If it translates to more salary, it adds risk to the biz.

------
pge
I disagree with this approach for angels. I'll approach it from two angles, an
investor willing to think through and modify terms, and an investor that wants
a boilerplate set of terms for every deal. In the first case, it's important
to think through the shape of the entire return curve. If a company is 100%
common stock with no liquidation preference, and you own 20%, your return is
linear, $0.20 for every dollar of sale value. As soon as you add preferences,
participation, caps, etc, that line is no longer straight. A 2x preference,
for example, strongly weights the low value exits (the curve is steeper from O
to the 2x amount, then reduces in slope). In the negotiation between the
investor and the management team, each side has views of what the ultimate
value may be (or what a probability weighted view of potential exits might
be), and each side can manipulate the shape of that curve to match his
expectations.
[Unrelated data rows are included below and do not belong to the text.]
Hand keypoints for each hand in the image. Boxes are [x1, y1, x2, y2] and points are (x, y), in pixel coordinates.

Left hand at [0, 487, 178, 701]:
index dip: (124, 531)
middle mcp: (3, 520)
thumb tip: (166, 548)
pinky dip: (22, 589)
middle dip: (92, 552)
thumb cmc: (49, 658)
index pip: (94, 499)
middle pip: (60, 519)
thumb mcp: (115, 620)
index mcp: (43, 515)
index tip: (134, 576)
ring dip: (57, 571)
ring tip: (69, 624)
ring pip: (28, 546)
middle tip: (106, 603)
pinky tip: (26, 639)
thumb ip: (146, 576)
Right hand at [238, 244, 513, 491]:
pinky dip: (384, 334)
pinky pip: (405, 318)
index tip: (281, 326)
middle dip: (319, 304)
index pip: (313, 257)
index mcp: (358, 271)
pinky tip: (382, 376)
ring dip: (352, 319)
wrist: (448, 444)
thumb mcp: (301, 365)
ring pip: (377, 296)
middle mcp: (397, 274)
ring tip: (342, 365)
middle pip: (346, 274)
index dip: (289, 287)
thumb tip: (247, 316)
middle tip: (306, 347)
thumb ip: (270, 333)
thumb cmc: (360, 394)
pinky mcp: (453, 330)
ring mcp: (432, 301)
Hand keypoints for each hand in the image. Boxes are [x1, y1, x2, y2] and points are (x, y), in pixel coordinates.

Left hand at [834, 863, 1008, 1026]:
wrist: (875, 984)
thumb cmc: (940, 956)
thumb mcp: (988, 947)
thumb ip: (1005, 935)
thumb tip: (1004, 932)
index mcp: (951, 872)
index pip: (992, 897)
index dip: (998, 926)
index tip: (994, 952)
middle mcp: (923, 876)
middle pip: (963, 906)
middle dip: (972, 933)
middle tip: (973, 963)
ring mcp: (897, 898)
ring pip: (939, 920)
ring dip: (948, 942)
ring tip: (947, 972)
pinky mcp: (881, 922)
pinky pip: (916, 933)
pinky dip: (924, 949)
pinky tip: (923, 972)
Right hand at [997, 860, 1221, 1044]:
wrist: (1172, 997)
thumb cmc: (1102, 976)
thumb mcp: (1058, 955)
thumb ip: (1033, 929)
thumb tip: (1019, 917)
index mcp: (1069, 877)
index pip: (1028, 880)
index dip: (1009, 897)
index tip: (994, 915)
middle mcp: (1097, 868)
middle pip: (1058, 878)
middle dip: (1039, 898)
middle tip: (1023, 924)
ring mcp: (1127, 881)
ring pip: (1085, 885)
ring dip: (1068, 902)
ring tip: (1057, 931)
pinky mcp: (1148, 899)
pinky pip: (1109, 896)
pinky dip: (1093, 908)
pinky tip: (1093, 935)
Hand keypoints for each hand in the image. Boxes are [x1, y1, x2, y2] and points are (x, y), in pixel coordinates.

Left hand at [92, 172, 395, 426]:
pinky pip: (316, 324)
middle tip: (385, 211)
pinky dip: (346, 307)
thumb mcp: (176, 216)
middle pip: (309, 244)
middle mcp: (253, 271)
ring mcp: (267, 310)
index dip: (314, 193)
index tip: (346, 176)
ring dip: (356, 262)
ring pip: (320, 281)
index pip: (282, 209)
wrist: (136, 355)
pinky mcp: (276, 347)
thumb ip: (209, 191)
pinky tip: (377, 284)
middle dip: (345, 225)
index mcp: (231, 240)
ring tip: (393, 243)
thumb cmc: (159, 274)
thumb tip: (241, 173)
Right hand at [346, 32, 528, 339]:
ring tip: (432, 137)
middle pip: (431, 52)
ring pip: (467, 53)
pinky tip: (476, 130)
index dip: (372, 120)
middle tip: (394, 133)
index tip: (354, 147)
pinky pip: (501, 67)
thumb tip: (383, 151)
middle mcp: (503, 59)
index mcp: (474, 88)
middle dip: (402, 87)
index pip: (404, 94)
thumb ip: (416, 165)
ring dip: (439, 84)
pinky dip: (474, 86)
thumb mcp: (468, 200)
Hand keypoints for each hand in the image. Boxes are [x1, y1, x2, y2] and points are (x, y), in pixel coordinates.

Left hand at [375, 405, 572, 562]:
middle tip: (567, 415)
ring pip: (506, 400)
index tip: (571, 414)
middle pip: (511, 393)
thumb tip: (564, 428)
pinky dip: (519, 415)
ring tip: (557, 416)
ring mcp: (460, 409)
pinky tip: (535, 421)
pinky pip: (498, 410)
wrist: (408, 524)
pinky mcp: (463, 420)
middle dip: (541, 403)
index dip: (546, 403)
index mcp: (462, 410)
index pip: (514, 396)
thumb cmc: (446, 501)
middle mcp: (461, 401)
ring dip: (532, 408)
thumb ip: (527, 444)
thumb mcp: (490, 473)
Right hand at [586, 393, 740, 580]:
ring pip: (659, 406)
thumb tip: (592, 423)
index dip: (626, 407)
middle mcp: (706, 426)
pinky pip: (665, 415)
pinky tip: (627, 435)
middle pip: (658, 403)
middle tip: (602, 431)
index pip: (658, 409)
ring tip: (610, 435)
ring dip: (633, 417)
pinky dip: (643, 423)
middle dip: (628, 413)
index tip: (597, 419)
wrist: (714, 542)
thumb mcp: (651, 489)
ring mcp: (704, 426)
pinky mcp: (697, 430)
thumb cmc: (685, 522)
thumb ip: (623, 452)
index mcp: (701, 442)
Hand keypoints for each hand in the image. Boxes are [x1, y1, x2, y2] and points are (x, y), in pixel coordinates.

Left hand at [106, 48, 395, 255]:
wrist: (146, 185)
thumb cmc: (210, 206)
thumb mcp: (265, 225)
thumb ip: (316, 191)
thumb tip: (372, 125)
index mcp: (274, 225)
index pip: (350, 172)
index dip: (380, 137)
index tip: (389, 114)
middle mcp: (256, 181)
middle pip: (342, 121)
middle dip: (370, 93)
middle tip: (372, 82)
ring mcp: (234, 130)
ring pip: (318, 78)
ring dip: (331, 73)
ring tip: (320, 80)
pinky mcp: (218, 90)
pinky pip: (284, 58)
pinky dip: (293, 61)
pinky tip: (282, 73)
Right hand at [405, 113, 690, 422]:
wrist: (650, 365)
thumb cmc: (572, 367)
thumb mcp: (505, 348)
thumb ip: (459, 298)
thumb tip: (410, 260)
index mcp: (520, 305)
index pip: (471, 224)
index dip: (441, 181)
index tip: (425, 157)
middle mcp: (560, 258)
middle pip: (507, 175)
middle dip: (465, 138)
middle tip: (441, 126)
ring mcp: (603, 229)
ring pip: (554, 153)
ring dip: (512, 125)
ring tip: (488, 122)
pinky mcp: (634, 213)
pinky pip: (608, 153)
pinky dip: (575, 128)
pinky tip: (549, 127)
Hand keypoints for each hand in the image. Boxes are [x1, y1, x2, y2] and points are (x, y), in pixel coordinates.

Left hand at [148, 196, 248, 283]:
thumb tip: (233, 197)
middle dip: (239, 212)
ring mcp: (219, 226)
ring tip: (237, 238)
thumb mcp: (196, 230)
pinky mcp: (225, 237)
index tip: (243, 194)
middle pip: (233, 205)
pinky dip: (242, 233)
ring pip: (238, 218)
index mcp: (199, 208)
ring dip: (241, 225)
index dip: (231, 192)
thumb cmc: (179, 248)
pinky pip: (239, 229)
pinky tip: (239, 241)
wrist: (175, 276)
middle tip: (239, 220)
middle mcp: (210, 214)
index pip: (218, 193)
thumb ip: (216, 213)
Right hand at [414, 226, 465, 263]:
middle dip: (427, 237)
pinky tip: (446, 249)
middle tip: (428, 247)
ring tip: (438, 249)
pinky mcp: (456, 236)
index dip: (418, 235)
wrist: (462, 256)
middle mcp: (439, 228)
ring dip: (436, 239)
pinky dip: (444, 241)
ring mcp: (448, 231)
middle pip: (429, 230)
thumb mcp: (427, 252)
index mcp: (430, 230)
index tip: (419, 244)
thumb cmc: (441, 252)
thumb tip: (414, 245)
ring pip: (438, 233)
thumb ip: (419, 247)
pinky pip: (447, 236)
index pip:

For example, if the investor is worried about a low priced exit,
and the management thinks the company is worth a lot more, a 2x liquidation
preference and a higher valuation works for both parties. Investors get more
of the exit value at a low price, and management gets more on the upside
(because of the higher valuation results in more percentage ownership for
them). If both sides understand how these terms work, creative use of
preferences, participation, and caps can help everyone get to a deal that
works. If, however, one wants a standard set of terms for every deal, I would
recommend sticking with straight up 1x non-participating preferred and
reducing the number of variables to one: valuation. 2x is usually perceived as
not founder friendly and raises unnecessary concerns (whether real or
perceived). It also sets a bad precedent for subsequent institutional
investors, who will likely ask for 2x as well in order to be on the same
ground. If the institutional financing is substantially larger than the angel
round (as is usually the case), the angels end up losing by the precedent they
set. With the institutional financing in place, the return for the angels is
(almost always) better when both institutional and angel investors have 1x,
than if both have 2x. Whether or not it is justified, institutional investors
are often going to seek "fairness" by having terms on par with (or better)
than angels. Setting a precedent with 2x for the angels will lead them to go
for 2x as well, which doesnt help the founders and doesn't help the angels.

------
anamax
FWIW, all of Weinberg's arguments apply to early employees as well.

Perhaps they should ask for 4 weeks of severance. Of course, since startups
are risky, the best way to do that is to pay them a month in advance.